Published on: December 2, 2016 | Last Updated: December 2, 2016 5:35 PM EST
The Archdiocese of Ottawa has launched the process required to officially remove Rev. Barry McGrory from the priesthood. It’s the strongest penalty that can be imposed by the Catholic Church against a wayward cleric.
“We have reported the case of Barry McGrory to the Holy See and are waiting to hear from them,” Deacon Gilles Ouellette wrote this week in response to a question from abuse victim Colleen Passard, who has been calling since May for the priest to be defrocked.
A diocese can initiate the process to remove a priest, but only the Vatican has the power to impose such a penalty.
Ouellette, a spokesman for the Ottawa diocese, said Friday the Vatican will now have to review the facts of the case and decide whether to remove McGrory from the priesthood, a process known as laicization.
The news comes one week after McGrory was charged by Ottawa police in connection with the alleged sexual assault of a 15-year-old boy in the late 1960s. McGrory was then working at the Major Seminary of Ottawa and at the Immaculate Heart of Mary Parish. He was released on $10,000 bail.

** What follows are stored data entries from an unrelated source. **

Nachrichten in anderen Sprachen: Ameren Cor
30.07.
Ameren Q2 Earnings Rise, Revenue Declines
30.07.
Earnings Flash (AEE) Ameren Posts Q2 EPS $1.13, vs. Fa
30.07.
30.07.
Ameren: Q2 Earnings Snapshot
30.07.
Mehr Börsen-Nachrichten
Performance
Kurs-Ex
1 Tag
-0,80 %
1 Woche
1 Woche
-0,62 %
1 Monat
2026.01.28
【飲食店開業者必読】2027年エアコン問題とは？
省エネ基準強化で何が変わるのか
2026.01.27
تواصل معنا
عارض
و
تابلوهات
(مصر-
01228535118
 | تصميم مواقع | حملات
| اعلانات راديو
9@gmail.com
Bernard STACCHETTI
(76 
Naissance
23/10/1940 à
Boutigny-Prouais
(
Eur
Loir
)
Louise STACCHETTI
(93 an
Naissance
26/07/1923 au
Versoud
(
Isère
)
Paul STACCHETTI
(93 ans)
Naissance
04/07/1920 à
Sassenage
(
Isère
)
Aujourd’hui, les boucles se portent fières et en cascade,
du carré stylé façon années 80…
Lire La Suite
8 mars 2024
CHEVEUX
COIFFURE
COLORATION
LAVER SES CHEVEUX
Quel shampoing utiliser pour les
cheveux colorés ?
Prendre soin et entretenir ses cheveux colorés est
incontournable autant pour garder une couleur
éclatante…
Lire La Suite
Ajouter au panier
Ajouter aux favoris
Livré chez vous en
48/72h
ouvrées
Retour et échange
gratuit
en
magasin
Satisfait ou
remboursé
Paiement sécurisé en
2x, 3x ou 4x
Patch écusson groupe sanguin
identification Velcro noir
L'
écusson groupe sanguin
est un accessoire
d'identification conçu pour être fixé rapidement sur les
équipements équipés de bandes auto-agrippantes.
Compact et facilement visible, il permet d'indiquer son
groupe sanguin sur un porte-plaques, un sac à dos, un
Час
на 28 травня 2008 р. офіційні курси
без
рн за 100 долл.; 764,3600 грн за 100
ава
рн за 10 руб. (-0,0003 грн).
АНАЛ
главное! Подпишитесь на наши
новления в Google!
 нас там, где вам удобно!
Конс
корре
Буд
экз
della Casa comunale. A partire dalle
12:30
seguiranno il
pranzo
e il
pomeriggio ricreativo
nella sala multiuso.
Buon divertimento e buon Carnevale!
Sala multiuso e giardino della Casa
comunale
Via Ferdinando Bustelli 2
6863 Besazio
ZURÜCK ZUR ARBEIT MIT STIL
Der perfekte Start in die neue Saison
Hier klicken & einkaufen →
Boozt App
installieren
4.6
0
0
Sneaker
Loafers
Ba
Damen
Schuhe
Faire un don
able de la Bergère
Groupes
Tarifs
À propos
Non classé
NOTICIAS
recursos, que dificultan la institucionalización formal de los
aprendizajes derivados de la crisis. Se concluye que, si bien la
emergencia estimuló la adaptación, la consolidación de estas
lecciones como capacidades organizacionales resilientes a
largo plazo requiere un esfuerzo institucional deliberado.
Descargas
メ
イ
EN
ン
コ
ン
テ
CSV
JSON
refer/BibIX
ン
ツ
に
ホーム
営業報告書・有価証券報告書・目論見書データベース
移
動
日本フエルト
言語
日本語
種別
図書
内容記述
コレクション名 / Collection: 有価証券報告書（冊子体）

This week, the Ottawa police spoke with a number of other alleged victims, including one who said he was molested after a Grey Cup party in the late 1960s.
In an interview with the Citizen earlier this year, McGrory admitted he had sexually abused several young parishioners in Ottawa, but he refused to put an exact number on how many he had victimized during his clerical career.
McGrory said he then had a strong sex drive and suffered from a powerful attraction to adolescents, both male and female, which he attributed to a mental illness, hebephillia.
Hebephillia does not have official status in DSM-5, the American Psychiatric Association’s authoritative guide of mental disorders. McGrory said he was healed of the illness in the 1990s and has remained celibate for more than two decades.
Earlier this year, Colleen Passard met in person with Rev. Christian Riesbeck, auxiliary bishop of Ottawa, and prepared a victim impact statement at his request as the diocese built its file against McGrory. Passard was victimized by McGrory in the 1970s when he was pastor of Ottawa’s Holy Cross Parish.
In an interview Friday, Passard said she was relieved McGrory might finally be defrocked, but disappointed that the diocese waited until he was charged to announce it had filed the necessary paperwork.
“McGrory’s many victims welcome the news; however, it is decades too late,” she said. “Time and time again, the Ottawa diocese made the choice to turn a blind eye to McGrory’s sexual abuse of children.”
McGrory, 82, lives in Toronto as a retired priest.
In May, he admitted in an interview that he had sexually abused three young parishioners, including Passard, at Ottawa’s Holy Cross Parish in the 1970s and ’80s. He said then-archbishop Joseph-Aurèle Plourde knew he was powerfully attracted to adolescents, but did not send him for treatment.
Instead, he was appointed president of an organization that aided remote Catholic missions in Canada. In 1991, McGrory was charged with sexually assaulting a 17-year-old native boy, and later convicted of that crime. He was given a suspended sentence and three years’ probation.
The Ottawa diocese subsequently settled out of court with two of McGrory’s victims, including Passard. A third Ottawa victim who was abused by McGrory as a boy is now suing for $1.5 million.
As part of her settlement with the diocese, Passard said she was assured in 1997 that McGrory had been removed from the priesthood. In fact, he had been ordered not to present himself as a Catholic priest or perform its ministries.